Yes I tried a more natural route before putting her on clomicalm. I tried feliway, herbal drops for anxiety, and a herbal calming plug in aswell, and before doing clomicalm I also tried Anxitane which is a vet prescribed pill that has green tea in it. 

I know the over grooming is from stress, it started after we got Ruby two years ago, but it slowly became worse and worse. 

This is why it is a hard decision, I want to do what is best for both my cats. Considering I have had her for 6.5 years it is difficult to even think of giving her up. But I dont want to be selfish and keep her somewhere where she is constantly stressed out by my dog. 

Im not just going to give up on my cat, this has been an ongoing battle for the past two years. Its not like I just decided over night "oh I no longer want my cat" , I hate people that just decide they can get rid of a pet because they dont feel like having them anymore. This is for the health of my cat. In the end I may not even end up doing it, Im just exploring my options.


----------



## brandypup

Hi newbie here but I have gone through this before. Can you claify you did a blood and urine work up on the cat? That is the only way to be 100% sure it's not medical with bladder, liver or kidneys. I would also switchoff kibble and feed canned-even friskies canned. A cheap canned food is better then a high grade kibble. It's the moisture. The kidneys and liver need to moisture and the kibble will rob them of it. 

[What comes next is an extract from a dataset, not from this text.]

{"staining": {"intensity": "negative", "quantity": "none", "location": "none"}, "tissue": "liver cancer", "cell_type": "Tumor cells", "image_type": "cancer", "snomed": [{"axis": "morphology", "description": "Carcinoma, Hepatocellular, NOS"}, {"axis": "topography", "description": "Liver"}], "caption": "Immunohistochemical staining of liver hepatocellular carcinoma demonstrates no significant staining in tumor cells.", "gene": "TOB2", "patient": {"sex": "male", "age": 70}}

If kitty is locked in a small space like a bathroom with a litter box will she use it? This is retrianing a cat to use the box. Ther eis also special litters to attract them to it. Of course a stressed, upset cat will stillmiss unless they feel completly safe in their litter box. This can be achomplished as well as giving her her own space. Another option is higher spaces. Cats feel better the higher up they are. Gives them a way out. 

I am currently using the feliway calming collar and it works very well. About to by a bunch more. Also meletonin is a natural calming aid. (sigh) I hope you find some answers.


----------



## Imgliniel

Personally, I would be inclined to make sure for certain it was Ruby first. Do you have a friend or family member who can babysit Ruby for a week? Find out if taking away the dog really helps her or not. She may shock you and it may have nothing to do with Ruby. (edited to add: Or it may have gone so far that it is simly an ingrained habit at this point, like a kid with OCD or a horse who cribs, the behavior itself becomes additive due to the endorphin release even if everything else is hunky dory)


----------



## Imgliniel

Read this

Dermatology Challenge: Self-mutilation and over-grooming in a Siamese cat - Veterinary Medicine

Very fascinating.


----------



## Kat

brandypup said:


> Hi newbie here but I have gone through this before. Can you claify you did a blood and urine work up on the cat? That is the only way to be 100% sure it's not medical with bladder, liver or kidneys. I would also switchoff kibble and feed canned-even friskies canned. A cheap canned food is better then a high grade kibble. It's the moisture. The kidneys and liver need to moisture and the kibble will rob them of it.
> 
> If kitty is locked in a small space like a bathroom with a litter box will she use it? This is retrianing a cat to use the box. Ther eis also special litters to attract them to it. Of course a stressed, upset cat will stillmiss unless they feel completly safe in their litter box. This can be achomplished as well as giving her her own space. Another option is higher spaces. Cats feel better the higher up they are. Gives them a way out.
> 
> I am currently using the feliway calming collar and it works very well. About to by a bunch more. Also meletonin is a natural calming aid. (sigh) I hope you find some answers.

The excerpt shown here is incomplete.